Camila
A esposa de Henrique direciona seu olhar para nós com uma expressão confusa. Percebo que ele está tenso e não sabe o que fazer. Divirto-me internamente com a situação. Ela não pode ser tão idiota. Deve saber reconhecer uma mulher que acabou de ter um orgasmo de contorcer os dedos dos pés. Mas, ainda assim, decido testá-la:
— Muito obrigada — agradeço a Henrique. Ele me olha confuso e parece não entender. — Se você não me segurasse, eu teria caído. Acho que minha pressão baixou de repente — continuo dissimuladamente. Henrique parece finalmente entender a minha cena e entra também em ação:
— Não precisa agradecer — diz acenando de leve, tirando com relutância sua mão da minha cintura.
A esposa dele atenua a expressão. Aparentemente tentando convencer a si mesma de que seja essa a verdade. — Algum problema, Cristina? — pergunta ainda de costas para ela.— Você demorou... — explica hesitante. — Fiquei preocupada.
Merda. Ela realmente o ama. Nenhuma mulher que quisesse por um fim ao casamento acreditaria numa desculpa dessas. Inalo uma inspiração profunda e aliso o meu vestido, caminhando lentamente em direção aos corredores.— Você não vem, Henrique? — ouço-a perguntar.
— Espere um pouco, Cristina. Daqui a pouco eu te encontro na mesa — avisa num tom de voz tenso. Sorrio ao me dar conta do motivo de ele não se virar para ela. Henrique está completamente excitado e não seria nada convincente a nossa desculpa se sua esposa o visse nesse estado.
Visualizo minha mãe sentada sozinha em uma mesa, olhando algumas crianças que brincam ao redor do jardim. Caminho ao seu encontro e sento-me ao seu lado.— Pela sua cara já sei que acabou de ter um orgasmo daqueles — afirma mamãe dando um sorriso divertido.
— Sim — confirmo. — E fomos interrompidos pela mulher dele justamente quando eu iria retribuir.
— Camila... — começa a falar me olhando fixamente — Você sabe o que precisa fazer.
— Sim, eu sei. Mas é difícil abrir mão de uma boa foda.
— Não me venha com essa! Você não está fazendo isso apenas pelo sexo — indaga firmemente. — Você sabe que ele é casado. Notou, assim como eu, que a mulher dele o ama. E como se não bastasse, é filho daquela mulher horrível!
— Eu sei, mamãe. Vou resolver isso. Henrique está ocupando muito meus pensamentos... Não deveríamos ter ido além daquela noite. Aliás, aquela noite nem deveria ter acontecido.

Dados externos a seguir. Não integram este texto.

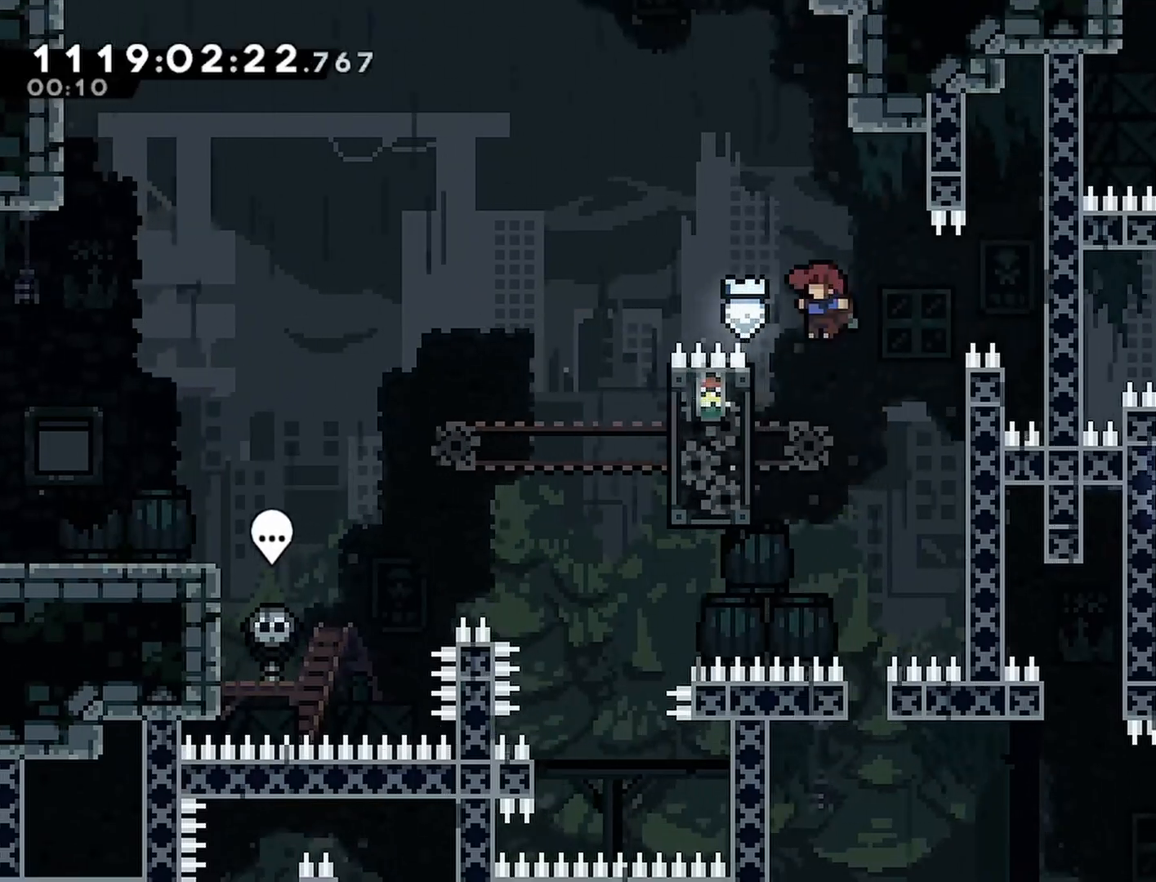
{"buttons": ["R2"], "left_stick": "center", "right_stick": "center", "events": [[133, "CROSS", "up"], [267, "DPAD_LEFT", "up"], [433, "START", "down"], [500, "START", "up"]]}
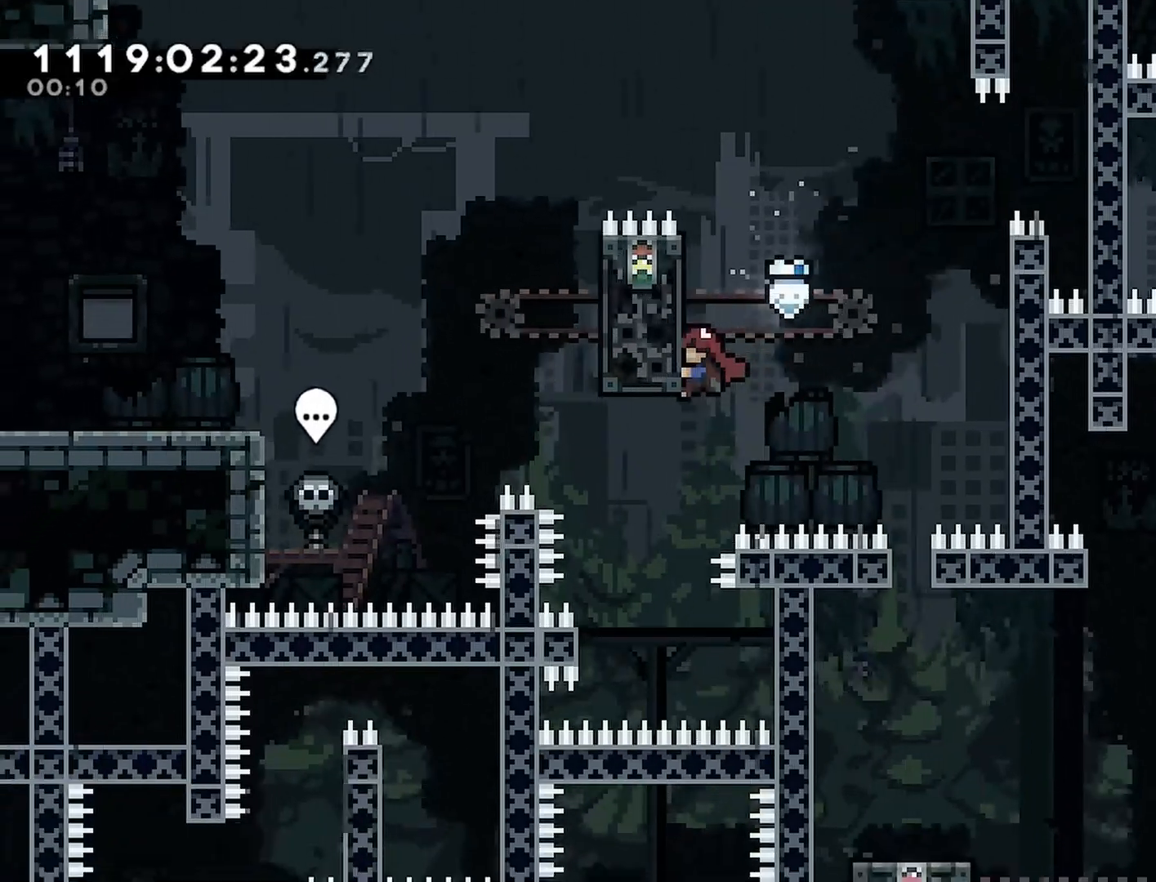
{"buttons": ["R2"], "left_stick": "center", "right_stick": "center", "events": []}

— É o melhor, querida. Para vocês dois — conforta-me colocando sua mão esquerda sobre a minha. — Você está se apaixonando, e isso não é bom.
— Eu não estou me apaixonando! — respondo com veemência. — Eu não me apaixono.

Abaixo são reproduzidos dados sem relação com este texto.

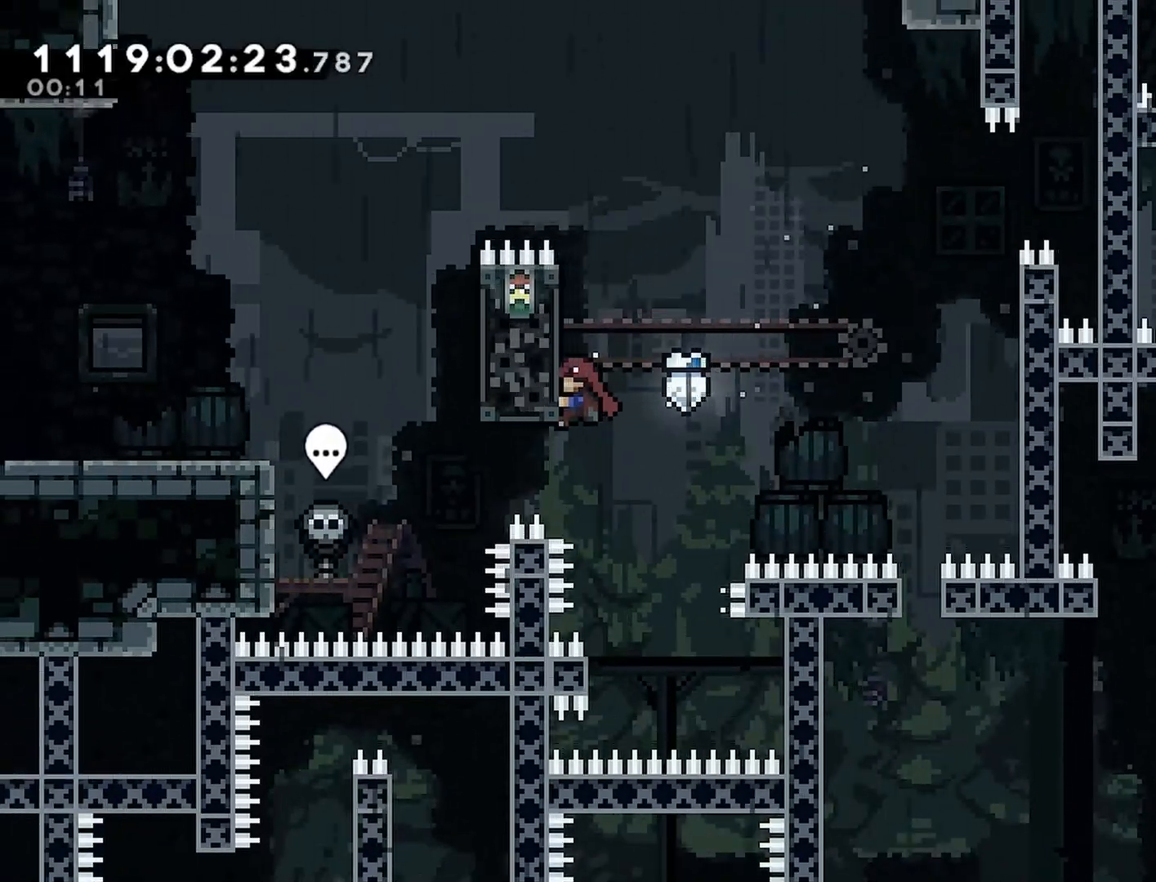
{"buttons": ["R2"], "left_stick": "center", "right_stick": "center", "events": []}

— Você não se apaixonava — corrige ela. — Eu conheço você, minha filha. Você jamais passaria por cima dos seus ideais se não estivesse gostando desse Henrique — Solto um suspiro pesado e não a respondo. — Você sabe que digo isso para o seu bem. Só quero vê-la feliz — elucida apertando minha mão e a beijando.
— Eu sei — assinto retribuindo o beijo em sua mão.
— É muita coragem sua vir até aqui! — esbraveja uma voz atrás de mim. Mamãe transforma seu sorriso numa linha dura e levanta-se, me trazendo consigo. Fico ao lado dela e ergo os meus olhos para ver de quem se trata. A mãe de Henrique.
— Boa tarde para a senhora também — replico tentando manter o meu controle. Cristina vem logo atrás, claramente constrangida pela atitude da sogra.
— Não me venha com essa! — retorque elevando o tom de voz, atraindo a atenção de algumas pessoas. — Você deveria se envergonhar de impor sua presença a essas crianças! Uma mulher como você não pode estar aqui!
— Uma mulher como eu? — questiono. — E o que seria uma mulher como eu?
— Uma prostituta!
— Eu não sou uma prostituta — respondo sem me alterar. — E ainda que eu fosse, isso não faria de mim alguém inferior.
— Mas é mesmo uma sem-vergonha! Você não tem respeito por ninguém?
— A senhora é que não sabe respeitar os outros! — replico, irritada. — Eu ajudo essas crianças. Faço isso por amor a elas, por saber que precisam de mim, e não é a senhora quem vai me impedir de fazer isso.
— Sua vagabunda!
— O que é isso, mamãe? — questiona Henrique aproximando-se de nós. — O que a senhora está fazendo?
— Estou colocando essa mulherzinha no lugar dela! — diz aos berros.
Minha mãe dá um passo a frente, mas eu a detenho com um braço.— O meu lugar é onde eu quiser — replico a olhando firme. — Não é a senhora quem tem poder sobre mim. A única pessoa responsável por minhas atitudes sou eu mesma — Ela me lança um olhar repulsivo e cospe próximo aos meus pés.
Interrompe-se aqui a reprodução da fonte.